As a newspaper that traces its roots back more than a century in Freehold, we, too, feel the loss of another piece of the town’s history. This unfortunate development should serve as yet another reminder that the community’s efforts need to be redoubled in order to preserve and protect Freehold’s remaining architectural and historical landmarks.
Resident Doesn’t Buy ‘Structural Problems’ Explanation
It is horrific to hear of the news of the destruction of the American Hotel in Freehold Borough. I am positive the building could have been saved, restored and used as a hotel again. “Structural problems” is a cliché often used to rationalize the demolition of a historic building – a cop-out. Unfortunately it is accepted at face value by the majority of people today. Several years ago the house on the corner of Main Street and Park Avenue was slated for demolition due to “structural problems” to make way for a new building. Thankfully it’s still here.

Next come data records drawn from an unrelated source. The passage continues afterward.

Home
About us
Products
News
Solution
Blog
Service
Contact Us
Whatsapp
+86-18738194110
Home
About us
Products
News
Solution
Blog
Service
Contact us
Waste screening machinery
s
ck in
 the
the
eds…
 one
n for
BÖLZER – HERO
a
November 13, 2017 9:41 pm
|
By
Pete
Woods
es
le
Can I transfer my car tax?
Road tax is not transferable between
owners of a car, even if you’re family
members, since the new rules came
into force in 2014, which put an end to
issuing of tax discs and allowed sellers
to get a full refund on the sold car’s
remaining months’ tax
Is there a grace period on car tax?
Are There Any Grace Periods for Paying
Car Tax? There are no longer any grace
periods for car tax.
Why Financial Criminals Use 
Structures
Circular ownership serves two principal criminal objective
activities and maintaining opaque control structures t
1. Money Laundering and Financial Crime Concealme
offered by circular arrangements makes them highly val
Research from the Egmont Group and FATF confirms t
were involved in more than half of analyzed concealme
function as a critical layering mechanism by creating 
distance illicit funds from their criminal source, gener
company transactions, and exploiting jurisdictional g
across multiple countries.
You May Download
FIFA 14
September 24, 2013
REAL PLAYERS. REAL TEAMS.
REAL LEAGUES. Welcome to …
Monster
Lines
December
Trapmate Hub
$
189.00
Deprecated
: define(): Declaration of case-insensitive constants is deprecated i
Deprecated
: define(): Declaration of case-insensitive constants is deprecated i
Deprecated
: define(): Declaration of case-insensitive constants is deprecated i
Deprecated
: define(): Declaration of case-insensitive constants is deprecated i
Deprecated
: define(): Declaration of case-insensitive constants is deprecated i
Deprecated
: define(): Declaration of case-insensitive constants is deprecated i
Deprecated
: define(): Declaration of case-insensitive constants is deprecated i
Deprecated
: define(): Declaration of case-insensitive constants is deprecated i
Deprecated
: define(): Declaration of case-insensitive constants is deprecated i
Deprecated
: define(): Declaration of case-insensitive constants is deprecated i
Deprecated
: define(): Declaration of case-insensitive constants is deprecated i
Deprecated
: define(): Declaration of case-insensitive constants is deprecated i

I am not a structural engineer. However, as a Senior Historic Preservation Specialist, I have been involved with the restoration of numerous historic buildings throughout New Jersey which have been determined by historic preservation specialists to have had serious structural problems but have been rehabilitated and/or restored.
The problem in this case is that those involved were not qualified to make such a decision on a building of this age, especially a historic landmark. You need qualified specialists. Those involved qualified for modern structures are not necessarily qualified for historic structures.
There is a great difference in the professional (engineer, architect, etc.) trained to specialize in historic preservation, and the professional who has the minimal required coursework in the preservation of historic buildings. It is the same difference between the general practitioner vs. the specialist.
The State Office of Historic Preservation provides a list of qualified professionals who meet the minimum federally required professional qualifications to work on historic preservation projects. A project such as the American Hotel, therefore, should have been evaluated by a qualified preservation architect overseeing the project architect, engineers, etc. The Freehold landmark might then be preserved for years to come instead expanding the landfill.
The Drake House, a historic house in Plainfield much older than the American Hotel, can now hold over 100 people on the second floor as a result of specialists. When will Freehold learn to protect its cultural resources?
Another great loss to Freehold Borough was the Bartleson house. This building was really demolished by Freehold Borough – not by the developer, because municipal land use zoning laws were not set up to protect the building from the developers. As much as the residents tried to stand in the way of the developers, there was no ordinance to protect it – the door was left wide open.
As a result, a preservation commission was created. What is its purpose? Why was demolition approved so quickly without further investigation? How many more buildings will it take to know what to do?
It was said in the newspaper that the new building will be exactly as the original. This is a worn out phrase that’s usually used to rationalize over the “structural problem” excuse. We can all be sure there will be a new structure that will look nice, but that’s it. The new building will “resemble” the original, especially to the untrained eye and those driving past, but it will definitely not have the character of the original.
The detail and relief will be diminished. All wood trim will definitely look totally different than the original. Fenestration, the most pronounced character defining feature, will most likely be a different size, window frames will be narrower with less detail, and probably plastic grids instead of true divided light window panes. Original character defining features will be lost forever.
As I am sad to see this happen, I hope readers will learn that when it comes to historic buildings, you need qualified professionals.